The National Association of Realtors, The Colorado Association of Realtors, the National Association of Real Estate Brokers and the CBC Mortgage Agency showed support for the plan, saying it could make homeownership more accessible for lower-income and minority buyers.
“The ability to accumulate tax-free savings funds breaks down/eliminates one of the most prominent barriers to achieving homeownership, the down payment,” NAREB National President Donnell Williams said in a joint statement with CAR CEO Tyrone Adams. “This Act serves as a tangible springboard to increase Black homeownership and real wealth-building prospects which the National Association of Real Estate Brokers includes in the meaning of its time-honored slogan, Democracy in Housing.”
“The resiliency of our residential real estate market has been one of the few bright spots of America’s economy during this pandemic, but numerous would-be homebuyers are finding it difficult or impossible to save the money needed for a down payment on a home,” NAR President Vince Malta added in a separate statement. “Modeled on the very popular 529 education savings account concept, the American Dream Down Payment Act would allow savings for the down payment of a principal residence to grow tax-free, offering a responsible and commonsense approach to the multi-faceted problem of housing affordability in America.”
The ADDPA comes on the heels of Rep. Sean Mahoney’s (NY-18) First Time Homebuyer Pandemic Savings Act, which allows first-time buyers to use funds from their retirement accounts “under the umbrella of coronavirus-related distributions” for a down payment. Withdrawals under $25,000 will be tax-exempt and penalty-free.
The FTHPS Act builds on current CARES Act provisions for new and repeat homebuyers that allow them to withdraw up to $100,000 of their 401(k) balance penalty-free until the end of 2020.

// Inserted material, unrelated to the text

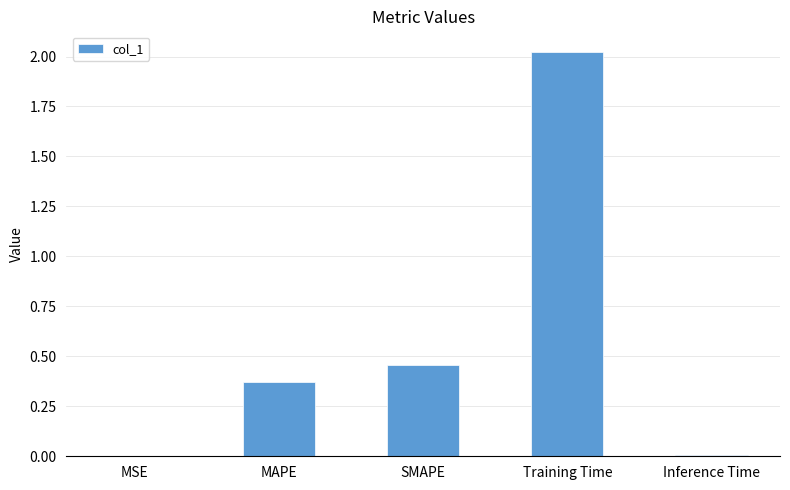

Where is the data nearest to the value 1?

SMAPE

Although both Acts have garnered robust support within the industry, financial experts say both pieces of legislation have their risks, including encouraging buyers to sacrifice retirement or other long-term savings.
“Most Americans are undersaved for emergencies and retirement, and further, the idea of owning a home often leads would-be home buyers into financial tunnel vision — focusing all efforts and resources on acquiring the home and seeing it as the end-all, be-all of financial and emotional utopia,” Bankrate Chief Financial Analyst Greg McBride said. “The unintended consequence is that this prompts even diligent savers to cut back or halt saving for retirement or emergencies in order to accumulate a down payment on a tax-advantaged basis.”
Both Acts are still in the introduction stage and will be passed to respective committees for further action.